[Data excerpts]
• • • • •
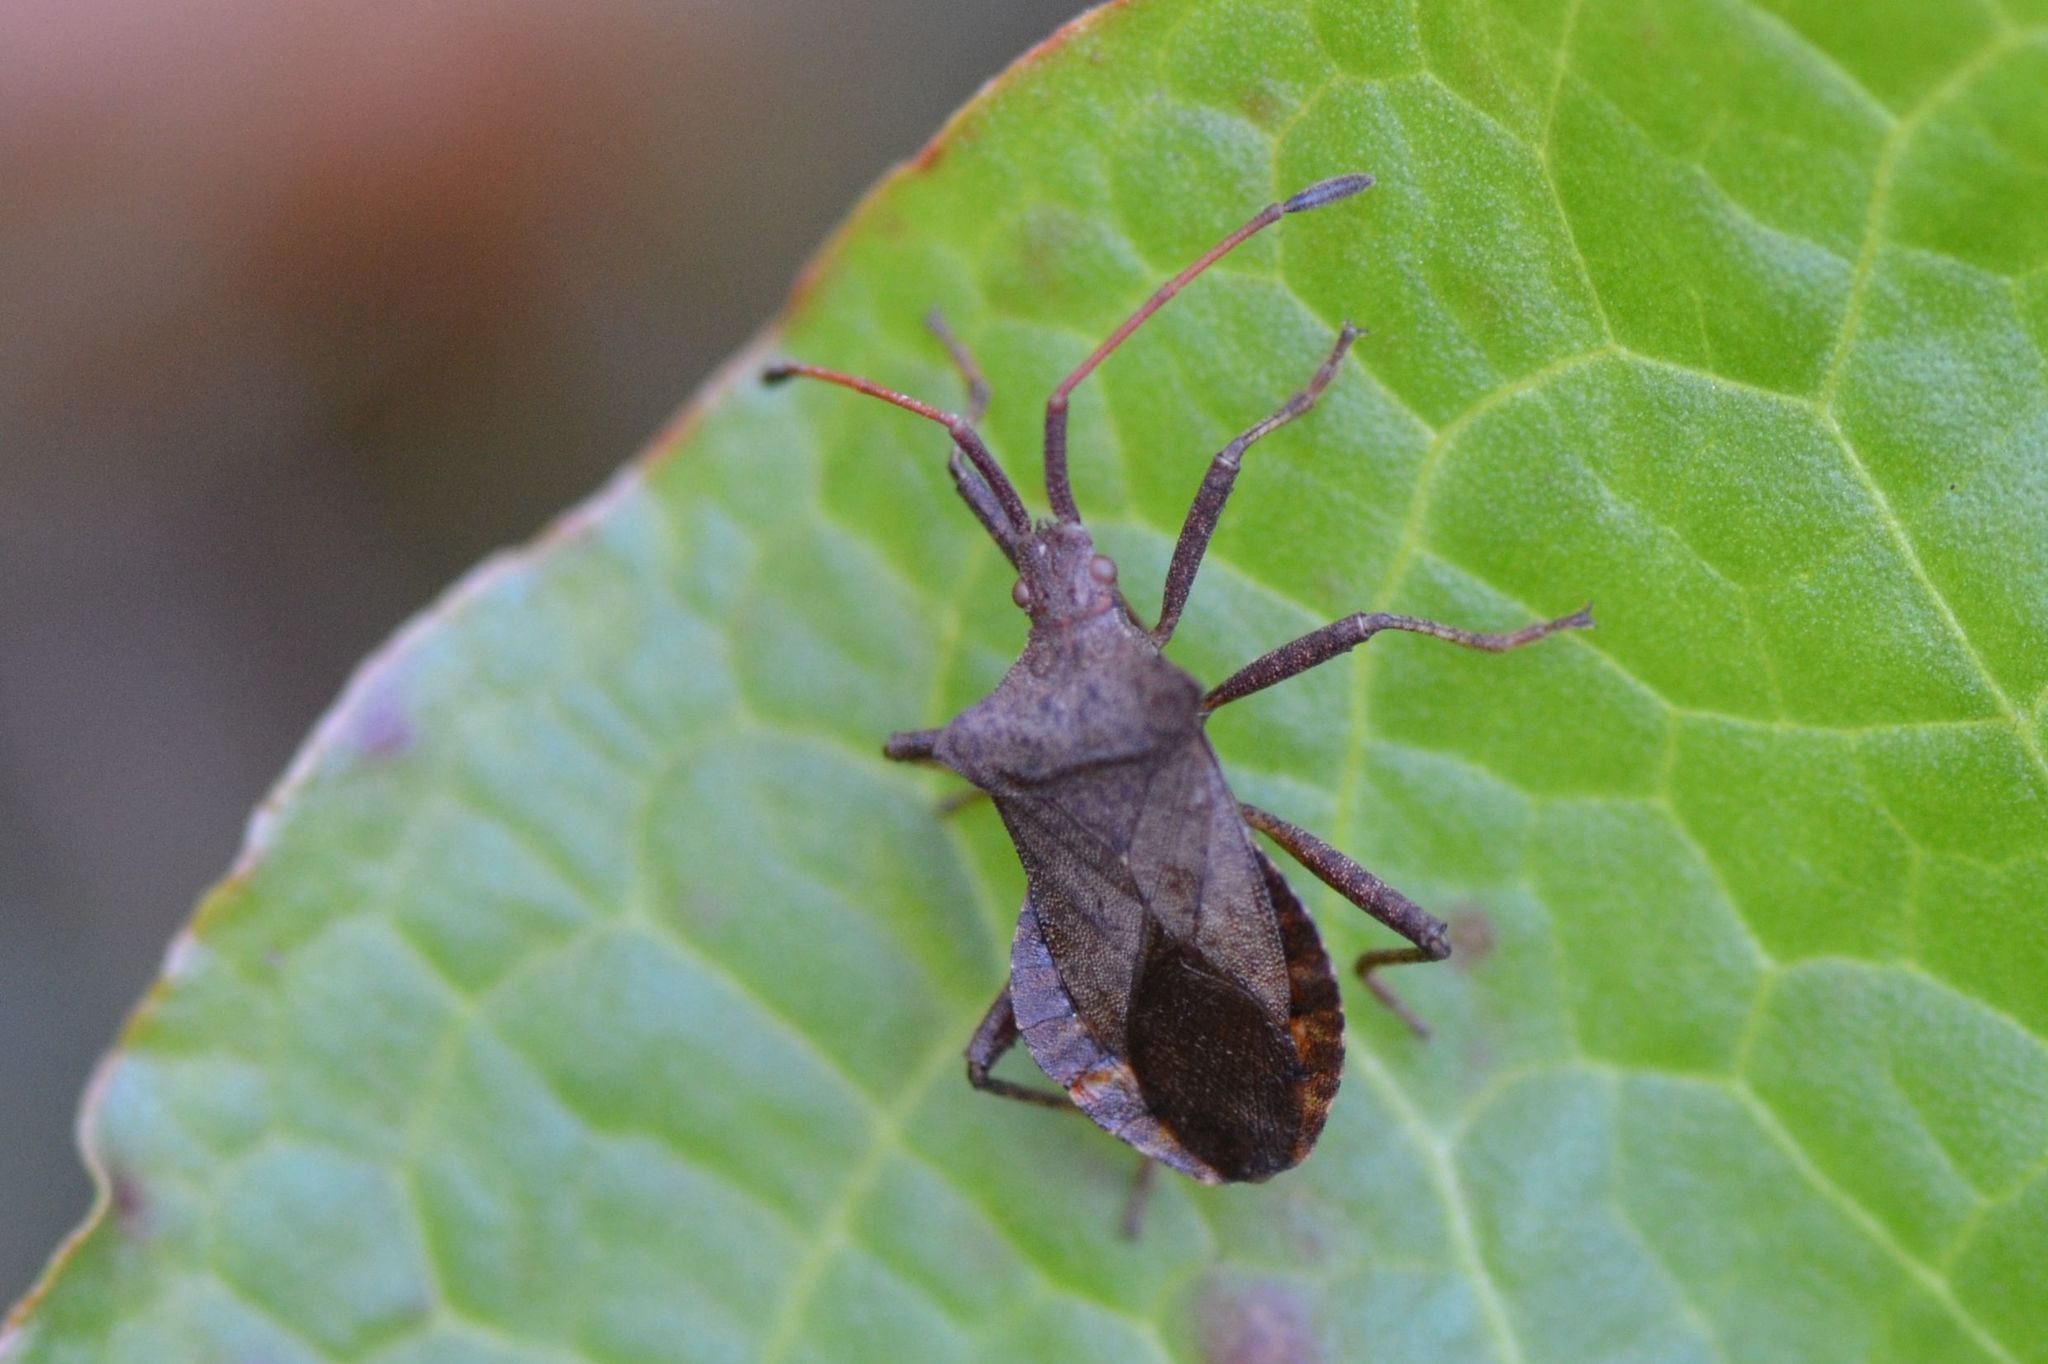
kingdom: Animalia
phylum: Arthropoda
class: Insecta
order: Hemiptera
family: Coreidae
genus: Coreus
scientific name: Coreus marginatus
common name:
• • • • •
_REQUIREMENTS_.
Set down the classification lines from every entry above word for word, omitting the pictures.

_WORKED ANSWER_.
kingdom: Animalia
phylum: Arthropoda
class: Insecta
order: Hemiptera
family: Coreidae
genus: Coreus
scientific name: Coreus marginatus
common name:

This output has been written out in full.